I agree that everyone should live within their means and this whole business about keeping up with the Joneses is frankly a load of phooey. On the flipside though isn’t this “I want, I want, I want” attitude to life what drives the economic market forward and keeps everyone in a job? We’ve now gotten to a stage where people are employed based on a highly inflated marketplace. If this were to disappear then most people would be out of a job. All in all I’m undecided so I’m going to carry on doing what’s best for me, which at the moment is living with a balance (i.e. occasional luxury purchases).

Pamela said...

Bryallen, I totally agree! Also, that's a really skewed view of middle-class he's got there. Living in a small place/apartment in Boston and taking the subway or walking to work (and not owning a car) is actually a pretty middle-class thing to do (Boston's fairly expensive).

Maybe if we didn't try to convince ourselves and everyone else we are something we are not, we wouldn't be in this mess. Just because your neighbors buy new cars every few years doesn't mean you have to.

lizzie said...

You may not fully understand the education system here in the States. My friend daughter went to community college for two years (Associated degree )then to a State University for two years and obtained a Bachelors Degree then on to medical school and is now a plastic surgeon in Las Vegas. This was done to save money and she worked quite a lot jobs on her down time. You dont have to go to ivy league school to achieve here.
The middle class in the U.s. is very different for the u.k. It is much broader and encompasses almost everyone.
It includes people who are educated and people who work "blue collar" jobs.
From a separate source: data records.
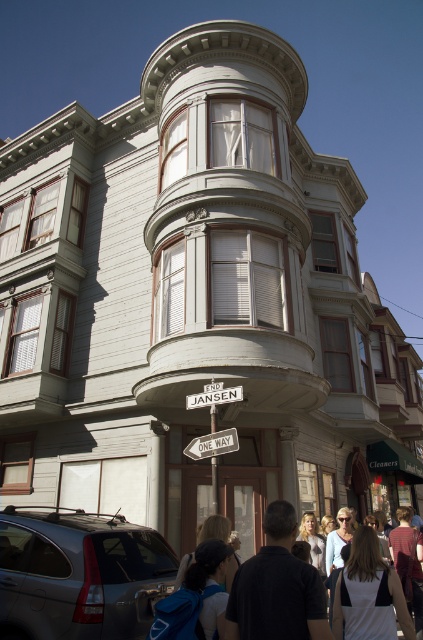
You are a delivery driver approaching the historic Victorian building. You need to park your satin silver suv at lower left in a spot that is closest to the building. Based on its current position, which direction should you move your vehicle to get closer?

The satin silver suv at lower left is already positioned at the closest point to the building, so no movement is needed.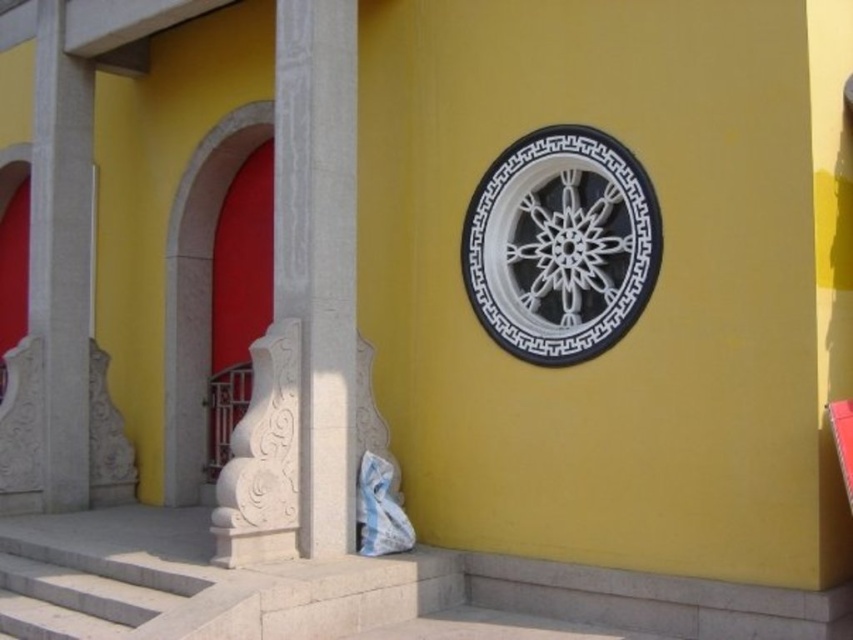
Question: Is white marble pillar at center thinner than white marble pillar at left?

Choices:
 (A) no
 (B) yes

Answer: (B)

Question: Considering the relative positions of white marble pillar at center and white marble pillar at left in the image provided, where is white marble pillar at center located with respect to white marble pillar at left?

Choices:
 (A) left
 (B) right

Answer: (B)

Question: Among these objects, which one is nearest to the camera?

Choices:
 (A) white marble pillar at left
 (B) white marble pillar at center

Answer: (B)

Question: Is white marble pillar at center further to the viewer compared to white marble pillar at left?

Choices:
 (A) no
 (B) yes

Answer: (A)

Question: Which point appears closest to the camera in this image?

Choices:
 (A) (315, 330)
 (B) (45, 144)

Answer: (A)

Question: Which point is farther to the camera?

Choices:
 (A) white marble pillar at left
 (B) white marble pillar at center

Answer: (A)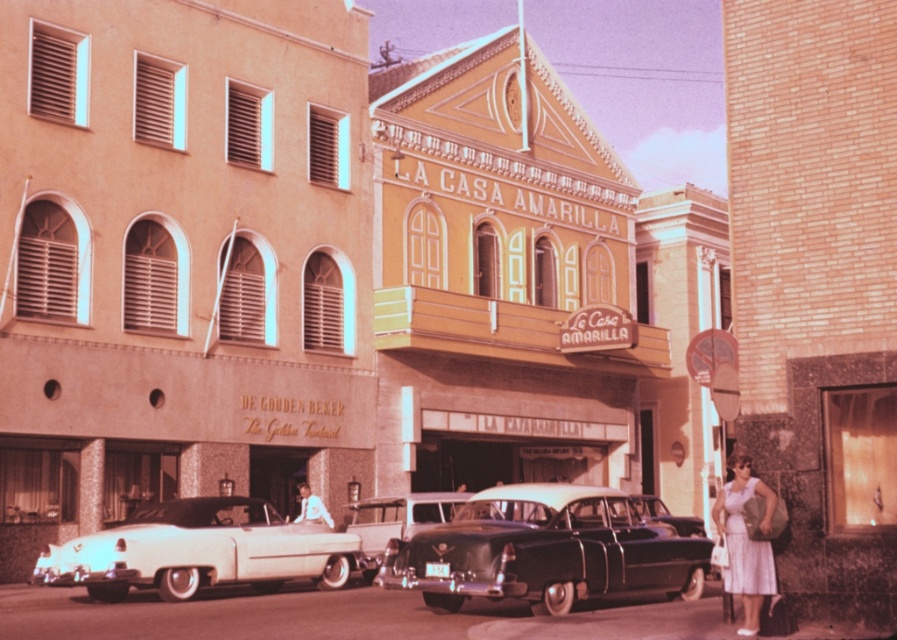
Which of these two, white glossy convertible at center or shiny silver sedan at center, stands taller?

With more height is shiny silver sedan at center.

Is white glossy convertible at center wider than shiny silver sedan at center?

No.

Find the location of `white glossy convertible at center`. white glossy convertible at center is located at coordinates (201, 550).

Based on the photo, between white glossy convertible at center and light blue shirt at center, which one is positioned lower?

white glossy convertible at center is below.

Between white glossy convertible at center and light blue shirt at center, which one is positioned higher?

light blue shirt at center is higher up.

Describe the element at coordinates (201, 550) in the screenshot. This screenshot has height=640, width=897. I see `white glossy convertible at center` at that location.

The height and width of the screenshot is (640, 897). Identify the location of white glossy convertible at center. (201, 550).

Where is `shiny silver sedan at center`? The image size is (897, 640). shiny silver sedan at center is located at coordinates click(x=398, y=518).

Is point (362, 528) positioned in front of point (311, 515)?

Yes, point (362, 528) is closer to viewer.

Which is in front, point (373, 531) or point (318, 513)?

Point (373, 531)

Where is `shiny silver sedan at center`? shiny silver sedan at center is located at coordinates (398, 518).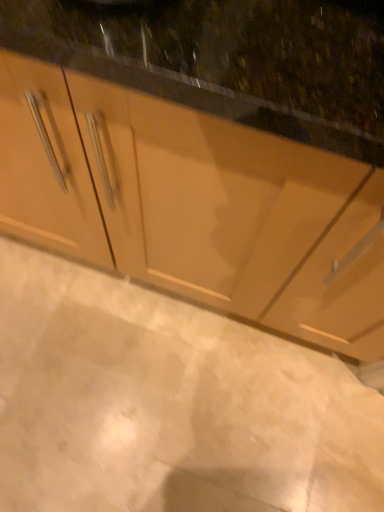
You are a GUI agent. You are given a task and a screenshot of the screen. Output one action in this format:
    pyautogui.click(x=<x>, y=<y>)
    Task: Click on the empty space that is ontop of white marble floor at lower center (from a real-world perspective)
    
    Given the screenshot: What is the action you would take?
    pyautogui.click(x=195, y=428)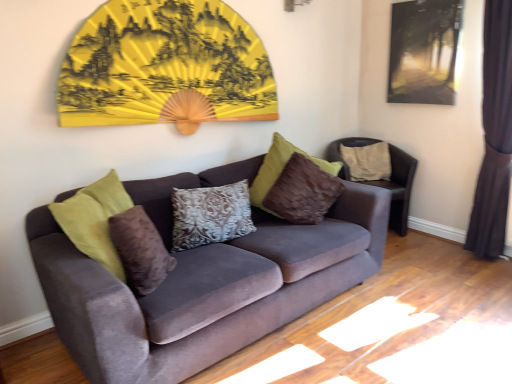
Locate an element on the screen. The width and height of the screenshot is (512, 384). vacant space in between velvet couch at center and dark brown velvet curtain at right is located at coordinates (397, 290).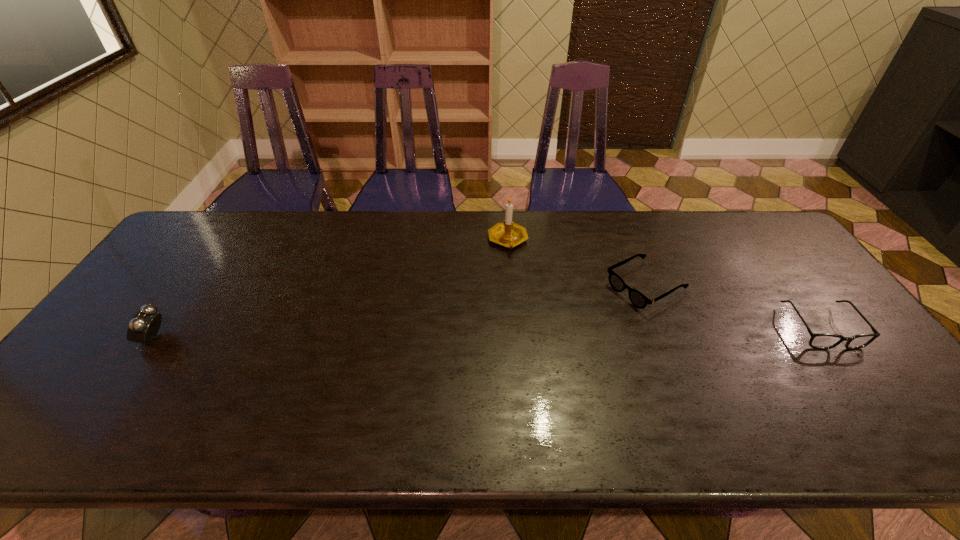
Find the location of a particular element. Image resolution: width=960 pixels, height=540 pixels. free space at the left edge of the desktop is located at coordinates (122, 338).

What are the coordinates of `vacant area at the right edge of the desktop` in the screenshot? It's located at (816, 356).

In the image, there is a desktop. At what (x,y) coordinates should I click in order to perform the action: click on vacant space at the far right corner. Please return your answer as a coordinate pair (x, y). Looking at the image, I should click on (731, 212).

In order to click on vacant area between the second object from left to right and the left spectacles in this screenshot , I will do `click(576, 264)`.

The image size is (960, 540). Find the location of `free space between the rightmost object and the leftmost object`. free space between the rightmost object and the leftmost object is located at coordinates coord(488,333).

Find the location of `unoccupied area between the left spectacles and the farthest object`. unoccupied area between the left spectacles and the farthest object is located at coordinates (576, 264).

This screenshot has width=960, height=540. Identify the location of free space between the alarm clock and the candle holder. (330, 289).

Where is `vacant area that lies between the leftmost object and the left spectacles`? This screenshot has width=960, height=540. vacant area that lies between the leftmost object and the left spectacles is located at coordinates (399, 313).

I want to click on free space between the alarm clock and the second object from right to left, so click(399, 313).

This screenshot has height=540, width=960. I want to click on free space between the left spectacles and the third shortest object, so click(x=399, y=313).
If you slip out of it on the lower end you really are in trouble as there are no really safety nets here.
I think he made some interesting points - it is the difference between frugality and poverty and particularly how you "wear" your poverty.

Philip Brewer said...

Hey, thanks for the mention and the link—and sorry I didn't see this discussion earlier.

My post wasn't written so much as to advocate for passing as middle class, as it was written for people who strongly felt that they needed to be middle class. My goal was to present an alternative: If your frugality (or poverty) makes it tough to be middle class, maybe you can satisfy your need by seeming middle class.

In any case, thanks for giving it some serious consideration.